That is not MSA it is Levatine.


----------



## gameroftheuk

I just type whatever sounded like what I learned from the tape, I might typed wrong, but the cassette labeled Pimsleur Eastern Arabic.


----------



## MarcB

gameroftheuk said:


> I just type whatever sounded like what I learned from the tape, I might typed wrong, but the cassette labeled Pimsleur Eastern Arabic.


Eastern Arabic=Levantine=Palestine,Jordan,lebanon,Syria


----------



## elroy

That's right.  Somebody recently mentioned on the forum that Pimsleur doesn't do MSA.

Anyway, now I'm convinced you probably meant "mir7aaD" because as far as I know "mahabd" does not exist in Levantine Arabic.  At least it doesn't mean anything to me.


----------



## Abu Rashid

I think gamer is trying to say mir7aad, but just hasn't heard it correctly from the tape.

If you look at this sentence you'll see how it differs from the actual sounds.
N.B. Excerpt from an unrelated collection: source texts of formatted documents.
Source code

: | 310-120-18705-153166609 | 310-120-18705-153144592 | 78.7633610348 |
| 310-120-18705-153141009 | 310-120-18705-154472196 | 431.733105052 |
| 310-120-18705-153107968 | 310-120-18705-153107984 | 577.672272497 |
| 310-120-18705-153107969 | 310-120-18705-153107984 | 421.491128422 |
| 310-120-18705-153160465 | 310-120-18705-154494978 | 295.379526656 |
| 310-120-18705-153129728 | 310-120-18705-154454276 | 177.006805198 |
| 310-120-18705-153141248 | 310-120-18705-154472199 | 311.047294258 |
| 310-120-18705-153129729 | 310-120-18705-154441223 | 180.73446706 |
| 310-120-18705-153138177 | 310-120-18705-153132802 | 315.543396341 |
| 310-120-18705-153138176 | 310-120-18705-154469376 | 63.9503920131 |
> the first lesson begins with Aufran, bdaihki arabi



I think this should be 3afwan bte7ki 3arabi?


----------



## elroy

Abu Rashid said:


> I think this should be 3afwan bte7ki 3arabi?


 Right, that and her own admission that she was going off of what she remembered made me pretty certain that the word in question is _mir7aad_.  

One thing though: It's _bti7ki_ in Palestinian (and the other Levantine dialects I think).


----------



## elroy

*Moderator Note*: The discussion about "i" and "e" in transliterations is now in its own thread.


----------



## HKK

By the way, we got taught mir7aD for toilet and 7ammaam for bathroom (as in: where you actual bath is). As for بيت المي: house of the...?


----------



## elroy

HKK said:


> As for بيت المي: house of the...?


 Literally, "house of the water."


----------



## Abu Rashid

An equivalent exists in English:

Water Closet (I've only seen it used in architecture plans).


----------



## gameroftheuk

elroy said:


> Right, that and *her *own admission that *she* was going off of what *she* remembered made me pretty certain that the word in question is _mir7aad_.
> 
> One thing though: It's _bti7ki_ in Palestinian (and the other Levantine dialects I think).



I'm not a she, anyway, it is my own imagination to type the word which sounded like that, mir7aad should sound right if the 7 is a "h" sound, but why did you type 7 instead of h?


----------



## elroy

gameroftheuk said:


> I'm not a she, anyway, it is my own imagination to type the word which sounded like that, mir7aad should sound right if the 7 is a "h" sound, but why did you type 7 instead of h?


 The 7 represents the Arabic letter ح.

I apologize for the gender mix-up, but I had to choose one or the other, didn't I?    I don't like to use _he/she_ too much.


----------